*Exercise directions*
Reproduce the entries in full, with no changes.

(Extracted records)
━━━━━━━━━━━━━━━━━━━━

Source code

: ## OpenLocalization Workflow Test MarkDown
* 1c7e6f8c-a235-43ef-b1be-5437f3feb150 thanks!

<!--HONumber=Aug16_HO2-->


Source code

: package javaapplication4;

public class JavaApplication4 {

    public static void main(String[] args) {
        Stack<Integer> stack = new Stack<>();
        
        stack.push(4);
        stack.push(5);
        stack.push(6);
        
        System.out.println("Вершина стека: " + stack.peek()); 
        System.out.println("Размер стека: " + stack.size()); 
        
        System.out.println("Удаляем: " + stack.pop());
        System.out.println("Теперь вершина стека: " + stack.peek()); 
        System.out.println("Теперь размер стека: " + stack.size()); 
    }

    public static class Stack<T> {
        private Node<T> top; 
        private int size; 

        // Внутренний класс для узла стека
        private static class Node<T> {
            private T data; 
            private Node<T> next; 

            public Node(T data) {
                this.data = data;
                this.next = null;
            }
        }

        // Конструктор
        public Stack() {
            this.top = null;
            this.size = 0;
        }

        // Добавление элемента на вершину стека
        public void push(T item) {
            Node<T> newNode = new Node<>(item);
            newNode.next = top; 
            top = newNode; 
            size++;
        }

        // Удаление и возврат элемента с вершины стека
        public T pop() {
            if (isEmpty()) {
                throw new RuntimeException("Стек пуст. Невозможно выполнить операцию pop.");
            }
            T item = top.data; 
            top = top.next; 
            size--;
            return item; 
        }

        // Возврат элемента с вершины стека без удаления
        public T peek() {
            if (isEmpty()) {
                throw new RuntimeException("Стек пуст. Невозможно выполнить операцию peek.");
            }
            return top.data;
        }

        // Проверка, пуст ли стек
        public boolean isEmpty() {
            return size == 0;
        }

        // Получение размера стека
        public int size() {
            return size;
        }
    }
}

━━━━━━━━━━━━━━━━━━━━

*Task result*
Source code

: ## OpenLocalization Workflow Test MarkDown
* 1c7e6f8c-a235-43ef-b1be-5437f3feb150 thanks!

<!--HONumber=Aug16_HO2-->


Source code

: package javaapplication4;

public class JavaApplication4 {

    public static void main(String[] args) {
        Stack<Integer> stack = new Stack<>();
        
        stack.push(4);
        stack.push(5);
        stack.push(6);
        
        System.out.println("Вершина стека: " + stack.peek()); 
        System.out.println("Размер стека: " + stack.size()); 
        
        System.out.println("Удаляем: " + stack.pop());
        System.out.println("Теперь вершина стека: " + stack.peek()); 
        System.out.println("Теперь размер стека: " + stack.size()); 
    }

    public static class Stack<T> {
        private Node<T> top; 
        private int size; 

        // Внутренний класс для узла стека
        private static class Node<T> {
            private T data; 
            private Node<T> next; 

            public Node(T data) {
                this.data = data;
                this.next = null;
            }
        }

        // Конструктор
        public Stack() {
            this.top = null;
            this.size = 0;
        }

        // Добавление элемента на вершину стека
        public void push(T item) {
            Node<T> newNode = new Node<>(item);
            newNode.next = top; 
            top = newNode; 
            size++;
        }

        // Удаление и возврат элемента с вершины стека
        public T pop() {
            if (isEmpty()) {
                throw new RuntimeException("Стек пуст. Невозможно выполнить операцию pop.");
            }
            T item = top.data; 
            top = top.next; 
            size--;
            return item; 
        }

        // Возврат элемента с вершины стека без удаления
        public T peek() {
            if (isEmpty()) {
                throw new RuntimeException("Стек пуст. Невозможно выполнить операцию peek.");
            }
            return top.data;
        }

        // Проверка, пуст ли стек
        public boolean isEmpty() {
            return size == 0;
        }

        // Получение размера стека
        public int size() {
            return size;
        }
    }
}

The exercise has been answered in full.